Return the following entries line for line, without altering anything.

(Extracted data entries)
+ + +

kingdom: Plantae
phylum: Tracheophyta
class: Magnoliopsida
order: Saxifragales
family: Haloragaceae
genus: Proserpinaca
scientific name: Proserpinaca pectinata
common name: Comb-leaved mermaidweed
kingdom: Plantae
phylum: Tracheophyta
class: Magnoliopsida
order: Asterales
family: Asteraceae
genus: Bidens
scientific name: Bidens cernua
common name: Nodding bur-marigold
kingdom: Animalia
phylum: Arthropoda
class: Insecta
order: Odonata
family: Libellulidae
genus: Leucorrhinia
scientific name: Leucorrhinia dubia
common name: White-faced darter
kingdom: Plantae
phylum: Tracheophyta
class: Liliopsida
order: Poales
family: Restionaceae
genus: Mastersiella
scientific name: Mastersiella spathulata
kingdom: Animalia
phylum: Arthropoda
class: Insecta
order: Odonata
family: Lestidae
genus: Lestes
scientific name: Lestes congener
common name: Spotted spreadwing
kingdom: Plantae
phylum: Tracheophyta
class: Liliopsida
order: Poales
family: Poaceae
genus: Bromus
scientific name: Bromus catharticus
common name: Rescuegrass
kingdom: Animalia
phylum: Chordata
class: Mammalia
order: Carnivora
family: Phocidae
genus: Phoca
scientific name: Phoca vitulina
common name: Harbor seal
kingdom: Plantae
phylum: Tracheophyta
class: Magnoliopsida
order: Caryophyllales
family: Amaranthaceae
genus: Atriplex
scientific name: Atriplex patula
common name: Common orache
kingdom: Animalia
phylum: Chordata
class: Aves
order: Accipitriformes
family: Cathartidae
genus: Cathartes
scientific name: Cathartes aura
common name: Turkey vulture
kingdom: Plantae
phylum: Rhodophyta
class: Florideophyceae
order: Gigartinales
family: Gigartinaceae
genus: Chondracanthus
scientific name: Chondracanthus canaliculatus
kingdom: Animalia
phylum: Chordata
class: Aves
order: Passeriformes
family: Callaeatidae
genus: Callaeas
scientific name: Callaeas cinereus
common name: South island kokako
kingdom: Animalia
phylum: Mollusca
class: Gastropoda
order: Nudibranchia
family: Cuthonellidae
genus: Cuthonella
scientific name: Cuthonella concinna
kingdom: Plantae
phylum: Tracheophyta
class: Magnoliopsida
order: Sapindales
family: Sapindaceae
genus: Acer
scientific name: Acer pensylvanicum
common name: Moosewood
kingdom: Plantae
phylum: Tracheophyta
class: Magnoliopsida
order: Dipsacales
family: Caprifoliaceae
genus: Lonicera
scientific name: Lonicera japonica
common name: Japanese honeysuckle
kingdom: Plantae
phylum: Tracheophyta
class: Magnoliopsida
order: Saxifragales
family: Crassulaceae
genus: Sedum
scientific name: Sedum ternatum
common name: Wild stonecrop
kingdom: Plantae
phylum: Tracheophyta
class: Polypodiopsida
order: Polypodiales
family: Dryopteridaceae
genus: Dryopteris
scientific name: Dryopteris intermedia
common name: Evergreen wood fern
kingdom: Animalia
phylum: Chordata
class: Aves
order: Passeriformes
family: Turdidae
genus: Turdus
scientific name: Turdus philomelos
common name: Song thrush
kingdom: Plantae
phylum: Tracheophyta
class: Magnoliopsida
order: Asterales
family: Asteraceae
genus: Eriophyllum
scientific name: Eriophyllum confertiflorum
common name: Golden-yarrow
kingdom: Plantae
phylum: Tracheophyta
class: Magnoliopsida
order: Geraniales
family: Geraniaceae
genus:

+ + +

*RESULT OF THIS TASK*.
kingdom: Plantae
phylum: Tracheophyta
class: Magnoliopsida
order: Saxifragales
family: Haloragaceae
genus: Proserpinaca
scientific name: Proserpinaca pectinata
common name: Comb-leaved mermaidweed
kingdom: Plantae
phylum: Tracheophyta
class: Magnoliopsida
order: Asterales
family: Asteraceae
genus: Bidens
scientific name: Bidens cernua
common name: Nodding bur-marigold
kingdom: Animalia
phylum: Arthropoda
class: Insecta
order: Odonata
family: Libellulidae
genus: Leucorrhinia
scientific name: Leucorrhinia dubia
common name: White-faced darter
kingdom: Plantae
phylum: Tracheophyta
class: Liliopsida
order: Poales
family: Restionaceae
genus: Mastersiella
scientific name: Mastersiella spathulata
kingdom: Animalia
phylum: Arthropoda
class: Insecta
order: Odonata
family: Lestidae
genus: Lestes
scientific name: Lestes congener
common name: Spotted spreadwing
kingdom: Plantae
phylum: Tracheophyta
class: Liliopsida
order: Poales
family: Poaceae
genus: Bromus
scientific name: Bromus catharticus
common name: Rescuegrass
kingdom: Animalia
phylum: Chordata
class: Mammalia
order: Carnivora
family: Phocidae
genus: Phoca
scientific name: Phoca vitulina
common name: Harbor seal
kingdom: Plantae
phylum: Tracheophyta
class: Magnoliopsida
order: Caryophyllales
family: Amaranthaceae
genus: Atriplex
scientific name: Atriplex patula
common name: Common orache
kingdom: Animalia
phylum: Chordata
class: Aves
order: Accipitriformes
family: Cathartidae
genus: Cathartes
scientific name: Cathartes aura
common name: Turkey vulture
kingdom: Plantae
phylum: Rhodophyta
class: Florideophyceae
order: Gigartinales
family: Gigartinaceae
genus: Chondracanthus
scientific name: Chondracanthus canaliculatus
kingdom: Animalia
phylum: Chordata
class: Aves
order: Passeriformes
family: Callaeatidae
genus: Callaeas
scientific name: Callaeas cinereus
common name: South island kokako
kingdom: Animalia
phylum: Mollusca
class: Gastropoda
order: Nudibranchia
family: Cuthonellidae
genus: Cuthonella
scientific name: Cuthonella concinna
kingdom: Plantae
phylum: Tracheophyta
class: Magnoliopsida
order: Sapindales
family: Sapindaceae
genus: Acer
scientific name: Acer pensylvanicum
common name: Moosewood
kingdom: Plantae
phylum: Tracheophyta
class: Magnoliopsida
order: Dipsacales
family: Caprifoliaceae
genus: Lonicera
scientific name: Lonicera japonica
common name: Japanese honeysuckle
kingdom: Plantae
phylum: Tracheophyta
class: Magnoliopsida
order: Saxifragales
family: Crassulaceae
genus: Sedum
scientific name: Sedum ternatum
common name: Wild stonecrop
kingdom: Plantae
phylum: Tracheophyta
class: Polypodiopsida
order: Polypodiales
family: Dryopteridaceae
genus: Dryopteris
scientific name: Dryopteris intermedia
common name: Evergreen wood fern
kingdom: Animalia
phylum: Chordata
class: Aves
order: Passeriformes
family: Turdidae
genus: Turdus
scientific name: Turdus philomelos
common name: Song thrush
kingdom: Plantae
phylum: Tracheophyta
class: Magnoliopsida
order: Asterales
family: Asteraceae
genus: Eriophyllum
scientific name: Eriophyllum confertiflorum
common name: Golden-yarrow
kingdom: Plantae
phylum: Tracheophyta
class: Magnoliopsida
order: Geraniales
family: Geraniaceae
genus:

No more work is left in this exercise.